Exercise materials:
● ● ●

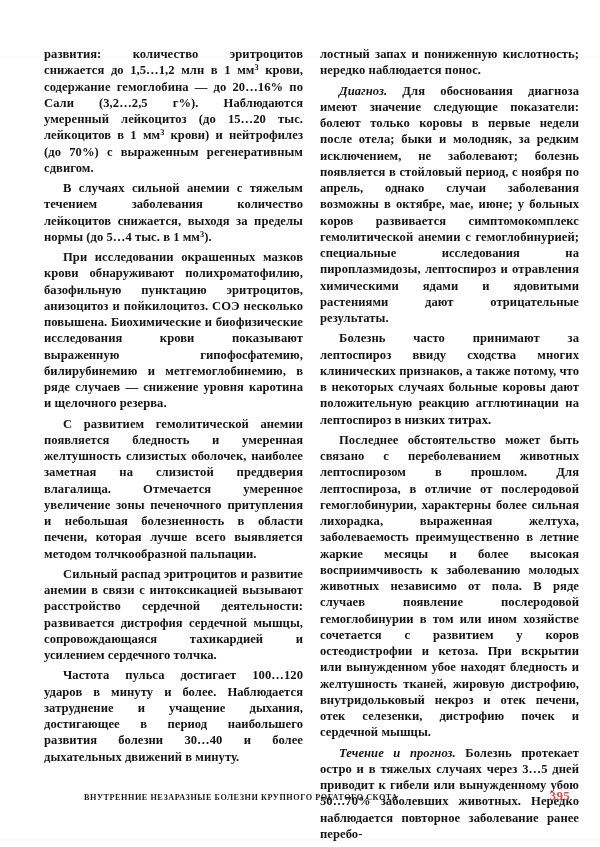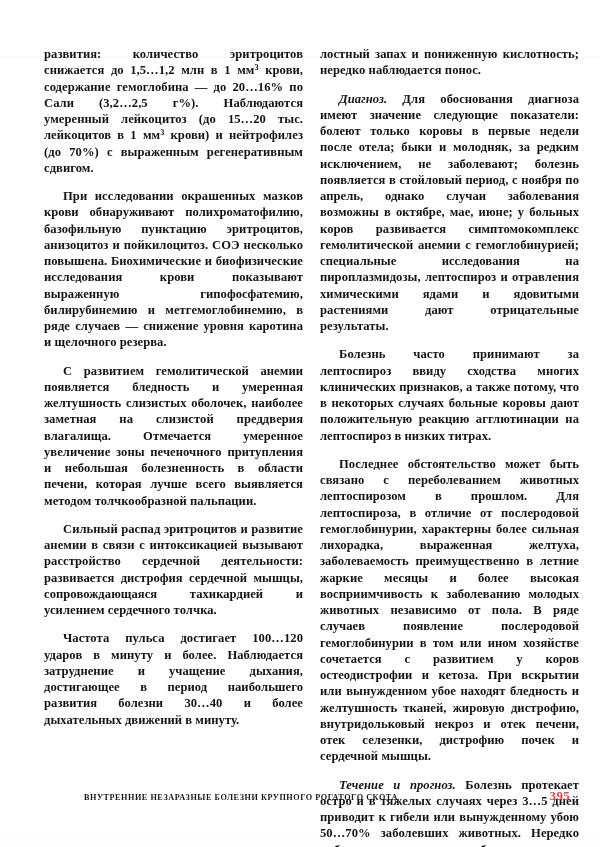--- a/index.html
+++ b/index.html
@@ -39,21 +39,21 @@
     text-align: justify;
     text-justify: inter-word;
     letter-spacing: 0.05px;
     font-weight: 600;
     -webkit-font-smoothing: none;
   }
   .col p.ind {
     text-indent: 19px;
   }
   .col p + p {
-    margin-top: 12px;
+    margin-top: 4px;
   }
   .it {
     font-style: italic;
   }
   sup {
     font-size: 0.66em;
     line-height: 0;
     vertical-align: 0.5em;
   }
   .footer {
@@ -96,20 +96,21 @@
 <body>
 
 <div class="page">
 
   <div class="scan-edge top"></div>
 
   <div class="columns">
 
     <div class="col" id="left-col">
         <p><span>развития: количество эритроцитов снижается до 1,5…1,2 млн в 1 мм</span><sup>3</sup><span> крови, содержание гемоглобина — до 20…16% по Сали (3,2…2,5 г%). Наблюдаются умеренный лейкоцитоз (до 15…20 тыс. лейкоцитов в 1 мм</span><sup>3</sup><span> крови) и нейтрофилез (до 70%) с выраженным регенеративным сдвигом.</span></p>
+        <p class="ind"><span>В случаях сильной анемии с тяжелым течением заболевания количество лейкоцитов снижается, выходя за пределы нормы (до 5…4 тыс. в 1 мм</span><sup>3</sup><span>).</span></p>
         <p class="ind"><span>При исследовании окрашенных мазков крови обнаруживают полихроматофилию, базофильную пунктацию эритроцитов, анизоцитоз и пойкилоцитоз. СОЭ несколько повышена. Биохимические и биофизические исследования крови показывают выраженную гипофосфатемию, билирубинемию и метгемоглобинемию, в ряде случаев — снижение уровня каротина и щелочного резерва.</span></p>
         <p class="ind"><span>С развитием гемолитической анемии появляется бледность и умеренная желтушность слизистых оболочек, наиболее заметная на слизистой преддверия влагалища. Отмечается умеренное увеличение зоны печеночного притупления и небольшая болезненность в области печени, которая лучше всего выявляется методом толчкообразной пальпации.</span></p>
         <p class="ind"><span>Сильный распад эритроцитов и развитие анемии в связи с интоксикацией вызывают расстройство сердечной деятельности: развивается дистрофия сердечной мышцы, сопровождающаяся тахикардией и усилением сердечного толчка.</span></p>
         <p class="ind"><span>Частота пульса достигает 100…120 ударов в минуту и более. Наблюдается затруднение и учащение дыхания, достигающее в период наибольшего развития болезни 30…40 и более дыхательных движений в минуту.</span></p>
       </div>
 
     <div class="col" id="right-col">
         <p><span>лостный запах и пониженную кислотность; нередко наблюдается понос.</span></p>
         <p class="ind"><span class="it">Диагноз.</span><span> Для обоснования диагноза имеют значение следующие показатели: болеют только коровы в первые недели после отела; быки и молодняк, за редким исключением, не заболевают; болезнь появляется в стойловый период, с ноября по апрель, однако случаи заболевания возможны в октябре, мае, июне; у больных коров развивается симптомокомплекс гемолитической анемии с гемоглобинурией; специальные исследования на пироплазмидозы, лептоспироз и отравления химическими ядами и ядовитыми растениями дают отрицательные результаты.</span></p>
         <p class="ind"><span>Болезнь часто принимают за лептоспироз ввиду сходства многих клинических признаков, а также потому, что в некоторых случаях больные коровы дают положительную реакцию агглютинации на лептоспироз в низких титрах.</span></p>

● ● ●

Your objective: The string "align" marks the lines to return from the material. Copy each one.

Solution to this problem:
     text-align: justify;
     vertical-align: 0.5em;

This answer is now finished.